Summing observations for two different variables by two variables

#1
Hi,

I have a data set that contains the variables: age sex n pop area period. So the initial dataset looks something like this:

sex age area n pop period
1 1 3 20 20 1995
1 1 2 5 275 1995
1 1 1 10 300 1995
1 2 3 8 310 1995
1 2 2 26 280 1995

Age goes up through '12' and then this is repeated for sex '1' and '2' and areas '1', '2', and '3' for each calendar year through 2011. So after importing the Excel sheet, I deleted age and sex because I first want to do analyses just by area over time (then later by age group). I was told that the formatting of the data in Excel might be why I am getting some errors when I go to do the negative binomial regression, so I wanted to try deleting age / sex and then summing n and pop for each area for each year (e.g., sum of n and sum of pop for areas 1, 2, and 3 respectively for 1995, 1996, and so on).

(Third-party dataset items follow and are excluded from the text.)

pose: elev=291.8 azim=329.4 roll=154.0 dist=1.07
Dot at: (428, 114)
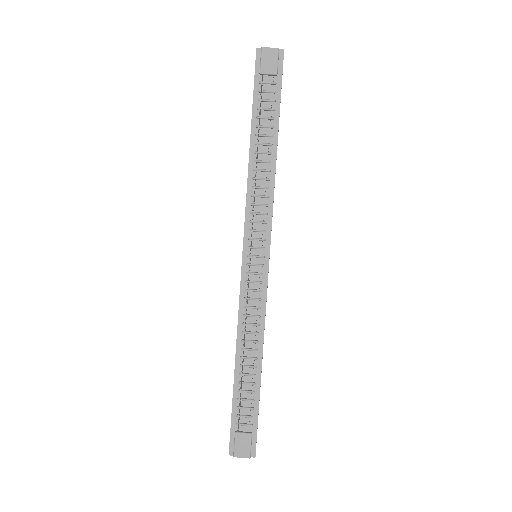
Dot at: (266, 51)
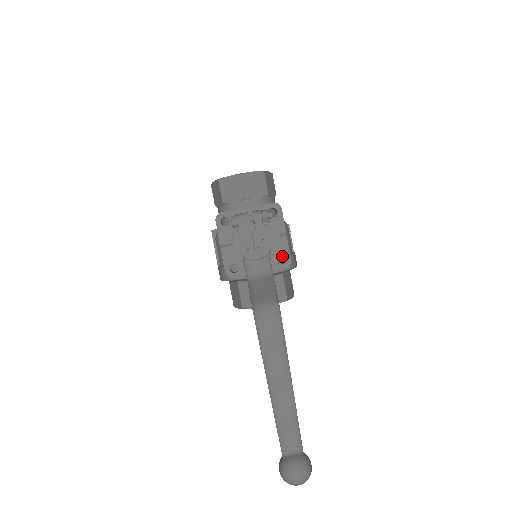
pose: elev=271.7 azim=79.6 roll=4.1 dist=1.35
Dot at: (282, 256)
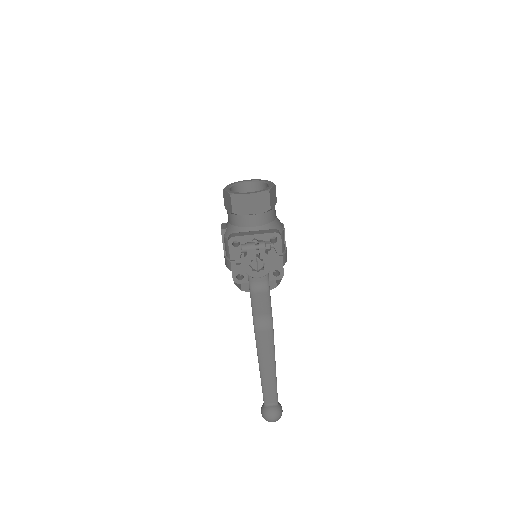
Dot at: occluded
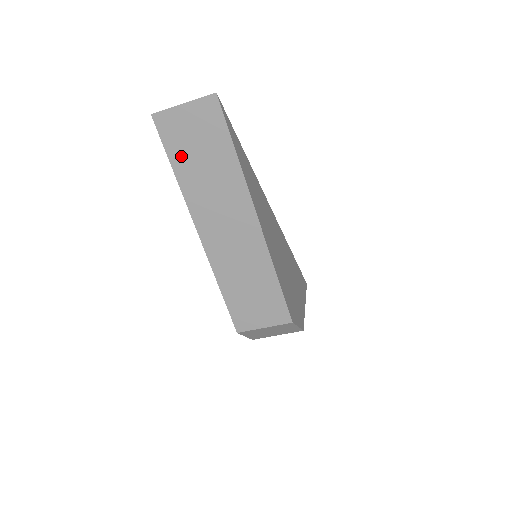
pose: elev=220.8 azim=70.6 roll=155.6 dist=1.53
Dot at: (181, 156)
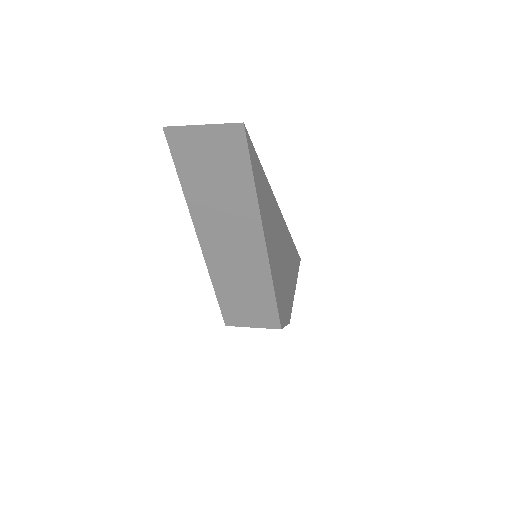
Dot at: (192, 174)
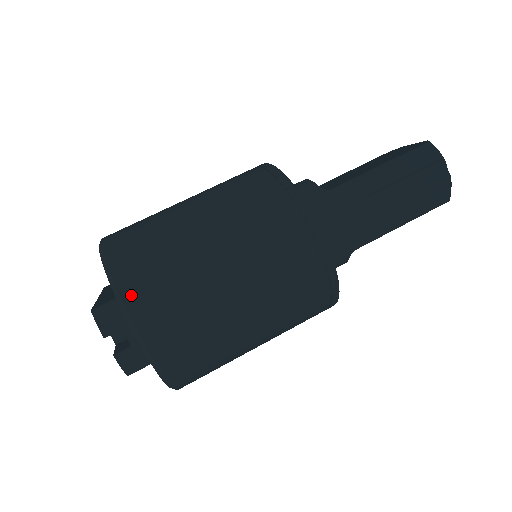
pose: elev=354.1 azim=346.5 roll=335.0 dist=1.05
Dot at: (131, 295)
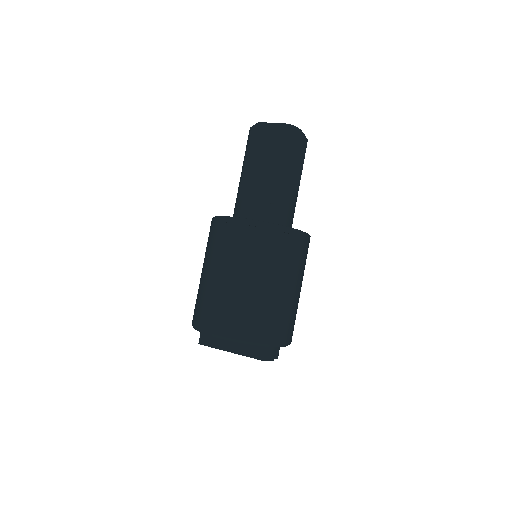
Dot at: (280, 340)
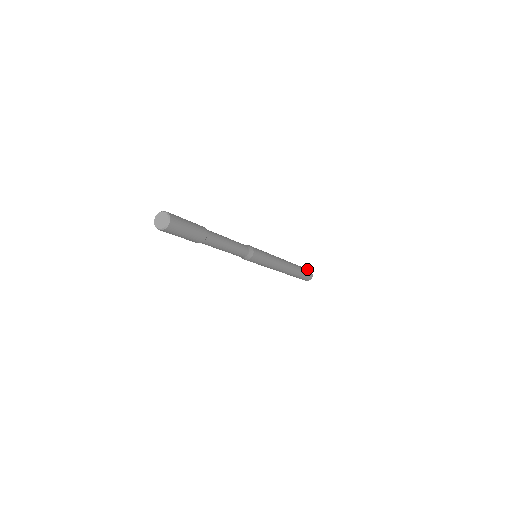
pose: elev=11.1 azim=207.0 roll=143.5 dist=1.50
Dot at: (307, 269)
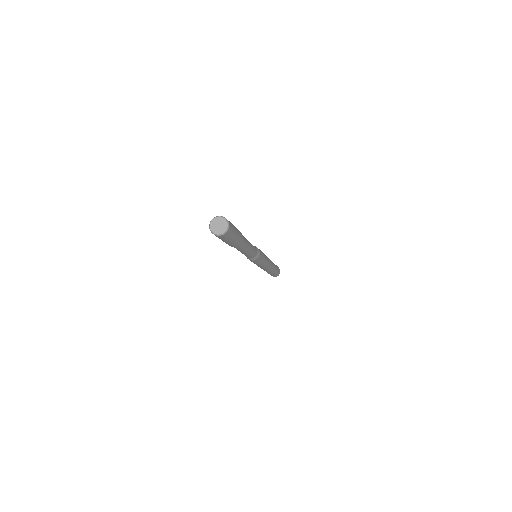
Dot at: (279, 269)
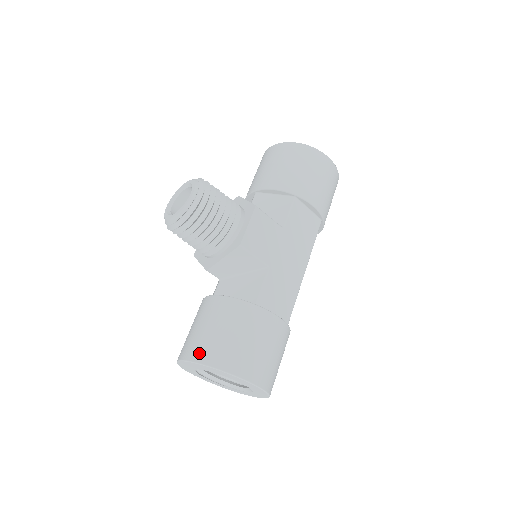
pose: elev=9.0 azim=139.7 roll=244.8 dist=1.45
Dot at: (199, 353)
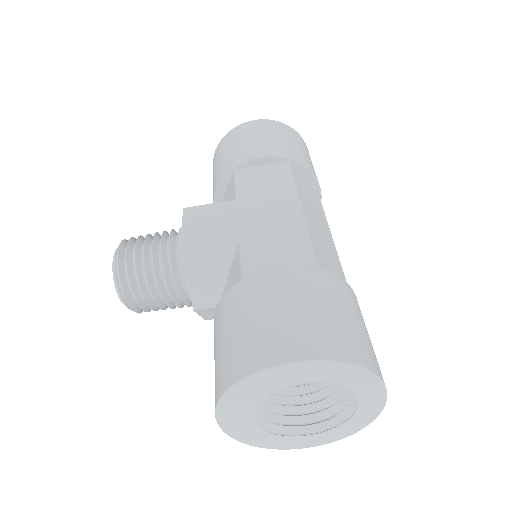
Dot at: (215, 394)
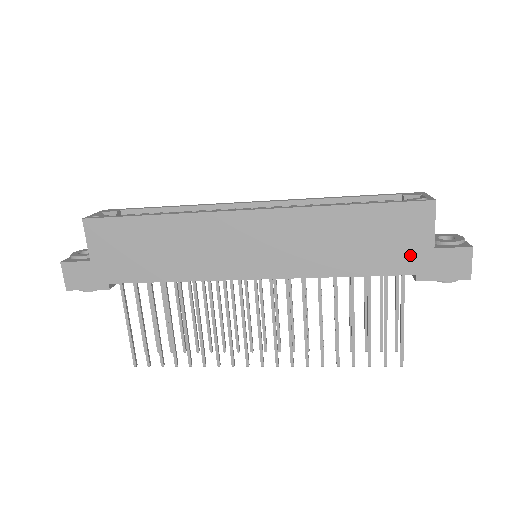
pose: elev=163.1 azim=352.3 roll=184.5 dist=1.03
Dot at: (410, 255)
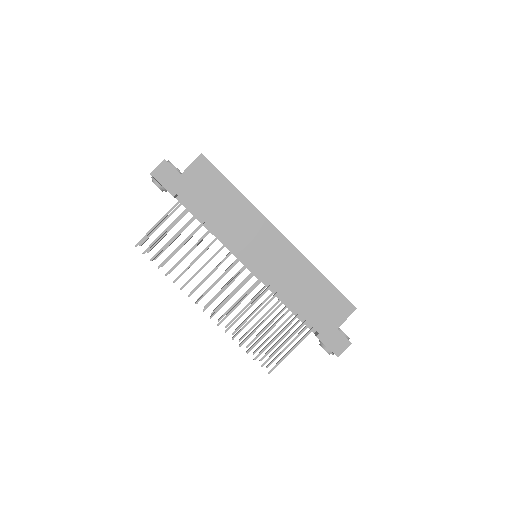
Dot at: (325, 322)
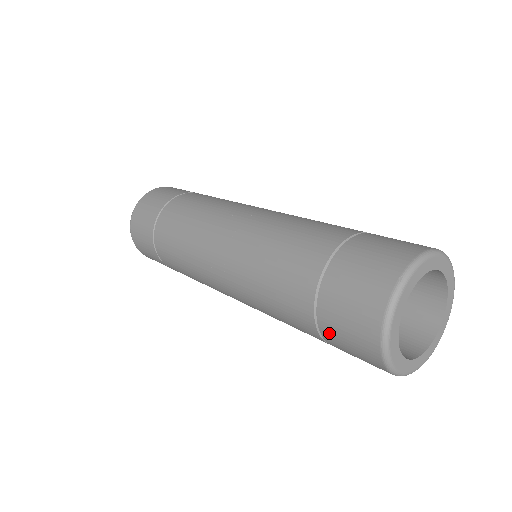
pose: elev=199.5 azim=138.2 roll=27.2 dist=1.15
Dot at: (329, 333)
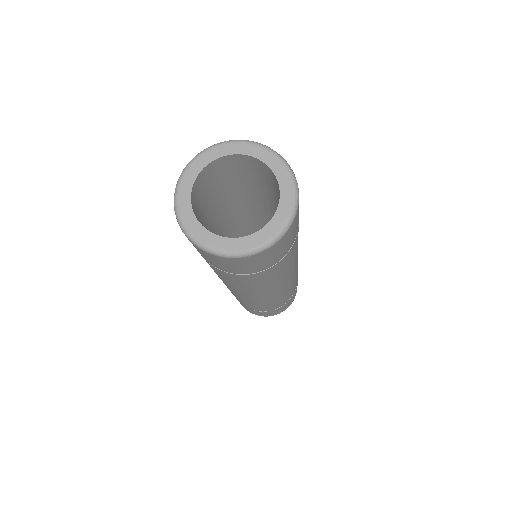
Dot at: (208, 261)
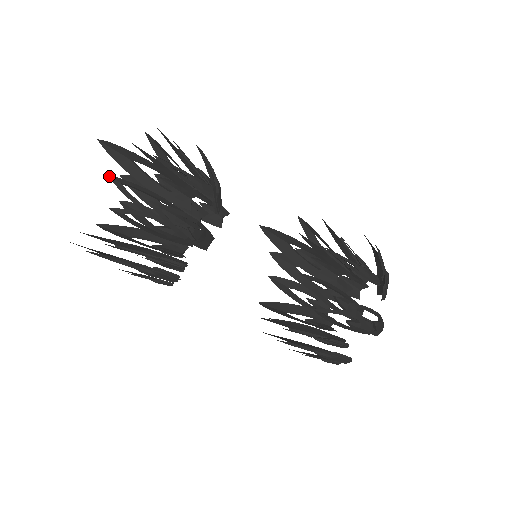
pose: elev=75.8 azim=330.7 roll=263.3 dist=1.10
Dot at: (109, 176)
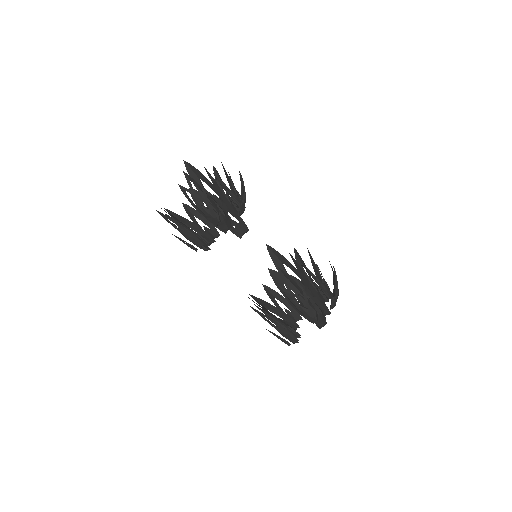
Dot at: (184, 172)
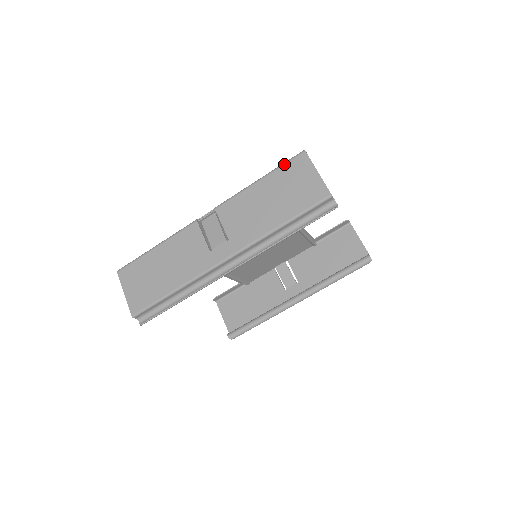
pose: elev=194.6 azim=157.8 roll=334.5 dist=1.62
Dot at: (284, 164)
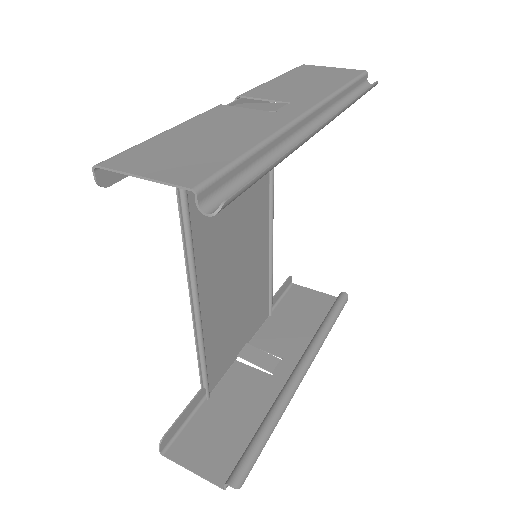
Dot at: (291, 70)
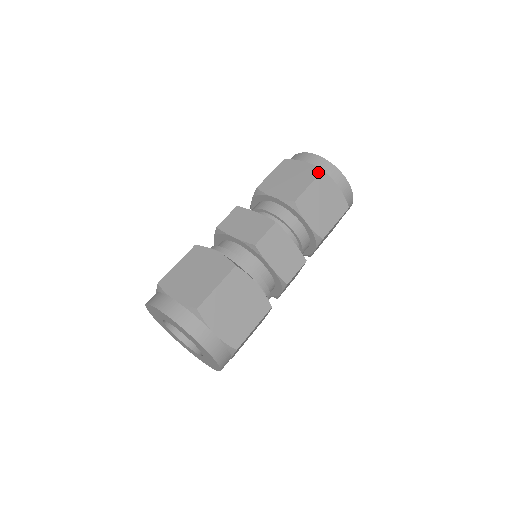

I tried sorting the data set by area and period and creating new variables 'nsum' and 'popsum' and counting by using:
'if area=1 and period=1995 then;
do;
nsum=0;
popsum=0;
end;

nsum=nsum+n
popsum=popsum+pop

However, then I still have one row for each age group / sex that has now been deleted and I only get area 1 and period 1995 back in the output. For example:

area period nsum popsum
1 1995 450 2890
1 1995 200 1200
1 1995 130 680
1 1995 222 1354

I saw some examples online for how to collapse observations by group, but I am not sure how to sum observations by area AND period so I need to figure out what that code should look like. Thanks!
 

hlsmith

Not a robit
#2
Got lost in your description. Can you provide an example of what you want the final set to resemble

Do you want the sumpop and sumn for the unique none sex and age groups?
 
#3
Sorry for the unclear description! I ended up getting it sorted out with:

proc sql;
create table want as
select period,area,sum(n) as nsum,sum(pop) as popsum
from have
group by period, area;
quit;

So that way I am left with just period, area, and a new variable of nsum and a new variable of popsum.